§ **Records to process**
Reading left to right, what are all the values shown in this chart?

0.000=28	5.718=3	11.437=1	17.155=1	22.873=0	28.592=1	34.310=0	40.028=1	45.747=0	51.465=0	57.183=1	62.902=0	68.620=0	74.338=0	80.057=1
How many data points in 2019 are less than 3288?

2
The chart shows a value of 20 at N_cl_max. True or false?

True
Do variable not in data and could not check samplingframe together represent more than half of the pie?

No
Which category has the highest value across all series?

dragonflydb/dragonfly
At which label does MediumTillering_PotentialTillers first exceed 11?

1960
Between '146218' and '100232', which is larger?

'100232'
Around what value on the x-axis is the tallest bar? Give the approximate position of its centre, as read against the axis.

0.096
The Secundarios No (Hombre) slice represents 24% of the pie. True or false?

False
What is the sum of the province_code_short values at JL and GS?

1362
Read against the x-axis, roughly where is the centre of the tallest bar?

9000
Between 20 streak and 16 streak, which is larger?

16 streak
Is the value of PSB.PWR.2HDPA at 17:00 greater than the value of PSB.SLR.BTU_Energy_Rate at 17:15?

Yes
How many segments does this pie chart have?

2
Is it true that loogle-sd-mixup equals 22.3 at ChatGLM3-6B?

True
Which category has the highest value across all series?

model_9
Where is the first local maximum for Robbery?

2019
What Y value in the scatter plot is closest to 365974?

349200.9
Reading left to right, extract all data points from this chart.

§ **Written task**
Extract every line of the data that contains the string "values".

§ **The completed task**
Reading left to right, what are all the values shown in this chart?
What is the sum of the province_code_short values at JL and GS?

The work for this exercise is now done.